Tag Archives: nesting sea turtles

Nesting Sea Turtles at La Playa Piratas

Daniel, our guide for the evening, picked us up shortly before dark. The group was small, just the two of us and two young women from Argentina. The night would be dark as it was broken cloud cover and the crescent moon would not rise until much later in the evening. We were off to search for the nesting Pacific Black Sea Turtles on the beaches north of Tamarindo.

Pacific Black Sea Turtle - photo credit Rosa Sandoval photoa available at http://seaturtlesofindia.org/?page_id=358

Pacific Black Sea Turtle – photo credit Rosa Sandoval – photo available at http://seaturtlesofindia.org/?page_id=358

We turned off the highway onto a dirt road rutted with washboards and after considerable bouncing and rattling about arrived at La Playa Piraticas. Daniel went ahead to scout for turtles coming ashore and our small group waited on the beach listening to the sound of the surf and watching the stars beginning to populate the heavens.  The white foam of the waves was interspersed with several massive rock outcroppings silhouetted against the night sky under the faint glow of the stars. A few fireflies flickered here and there, pinpoints of light in the night.

Daniel emerged from the blackness and quickly led us in a single-file walk south along the beach for a few minutes to where we quietly approached and spied upon a female turtle who had already dug a shallow, circular depression about six feet in circumference. She had selected a spot high up on the beach, near the encroaching trees, and could dig no further down for rocks and roots impeded her progress.  She continued to labor at the task for some time while we watched and then, exhausted, relinquished the chore and made her way awkwardly back towards the sea. We saw her enter the surf and a wave finally lifted her and restored her graceful movement.

Returning to the sea

Returning to the sea

Sea turtles leave distinctive tracks along the beach which alerts guides that they've come ashore

Sea turtles leave distinctive tracks along the beach which alerts guides that they’ve come ashore

We immediately regrouped and Daniel led us back north along the beach to find a second sea turtle whose black bulky form we had sensed, more than seen, arising from the waves when we had passed the spot previously.  We remained on the beach until Daniel, using his red light, scouted around quietly to find where she had decided to nest.  Stealthily we approached her, and remaining soundless and kneeling about two feet away to her rear watched as she created the circular depression for her nest alternating between her front and back flippers and pivoting  from side to side about the depression to make sure that the depth remained consistent.  It was fascinating to watch the intensity of her digging, flinging the sand out of the depression.  Although we were crouched a couple of feet behind her as she dug, we were splattered by several flippersful of sand on the face and body from her powerful efforts.

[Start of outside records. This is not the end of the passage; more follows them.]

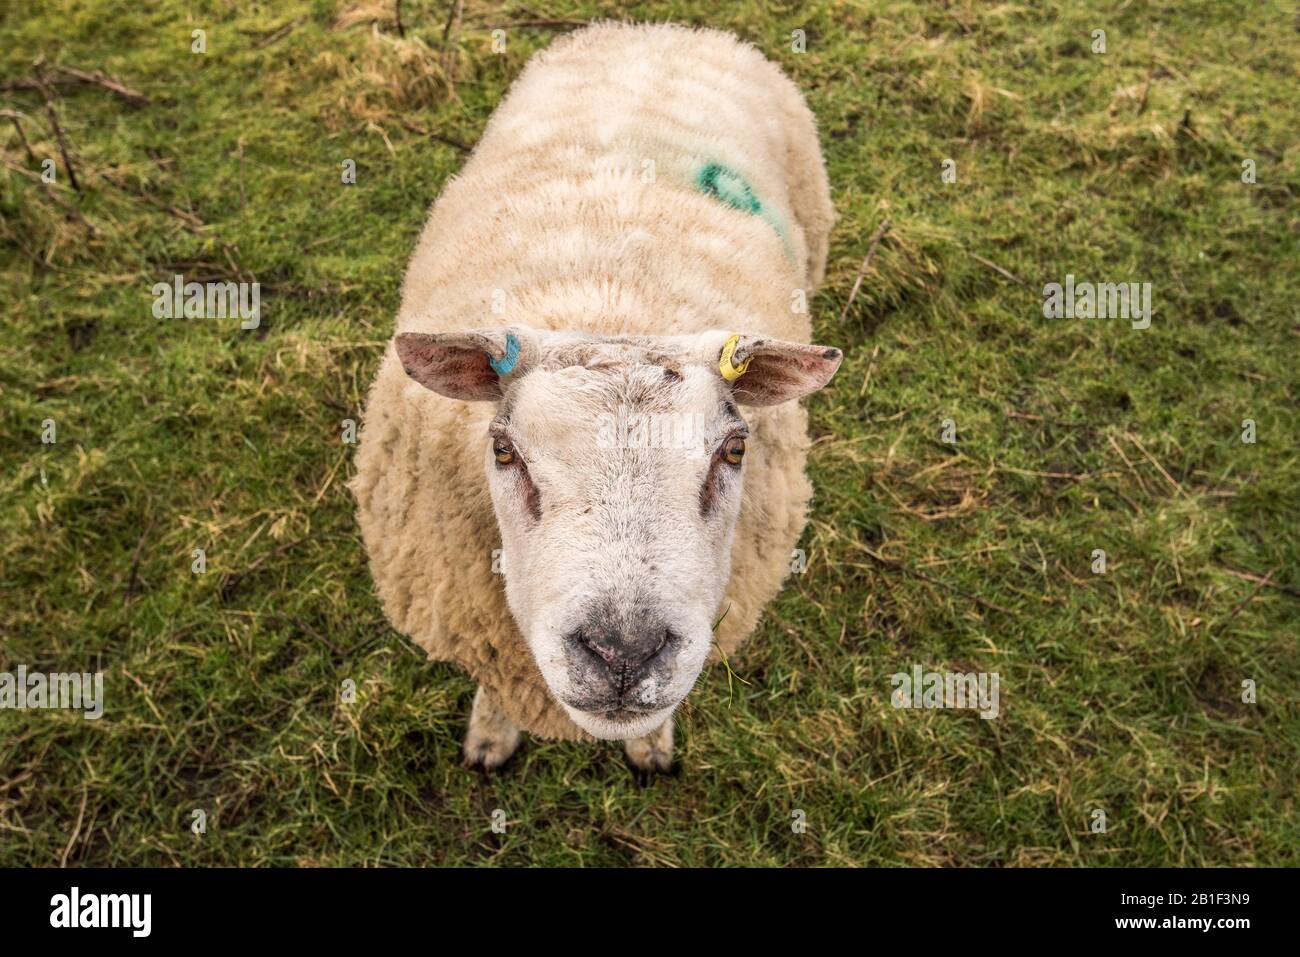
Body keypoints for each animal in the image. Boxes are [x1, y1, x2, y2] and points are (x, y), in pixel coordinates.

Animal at [351, 20, 842, 769]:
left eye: (734, 450)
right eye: (503, 450)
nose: (623, 654)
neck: (613, 305)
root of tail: (661, 29)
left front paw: (650, 745)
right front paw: (490, 735)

Once she had completed her digging of the circular depression, it was roughly 18 inches deep and uniformly level and compacted. Work then began on digging a trench which would be at mid-line of the rear of her shell and would serve as the repository of the eggs. Using her rear flippers she bore into the soft sand to remove and spread the material. With the trench roughly 15 inches deep, and with no further fanfare, she began laying her eggs.

laying the eggs

At this climax of the evening we found it necessary to relinquish our place at the nest after we hurriedly snapped a couple of pictures aided only by the guide’s red light. A government biologist, alerted by Daniel, came to take possession of eggs as they were deposited in the nest and transfer them to a beach where the danger of high tides exposing the nest to predators would be lessened.

It probably makes no difference that there is a taxonomic disagreement as to whether the Pacific Black Sea Turtle is a unique species, as some contend, or a subspecies of the more predominant Green Sea Turtle. The sad and sorry truth is that all sea turtles are endangered by extinction. Their dwindling numbers remain subject to depredation by natural foes such as land crabs, raccoons, gulls and other shore birds but thus it has always been. Man’s voracious appetite, along with habitat depletion, threatens the turtle’s existence. It was with this sobering reality that we savored the night as we watched the eggs, loosed from the mother’s body, fall into the sandy cavity of the nest designed through the millennia as the hatchery of the turtles.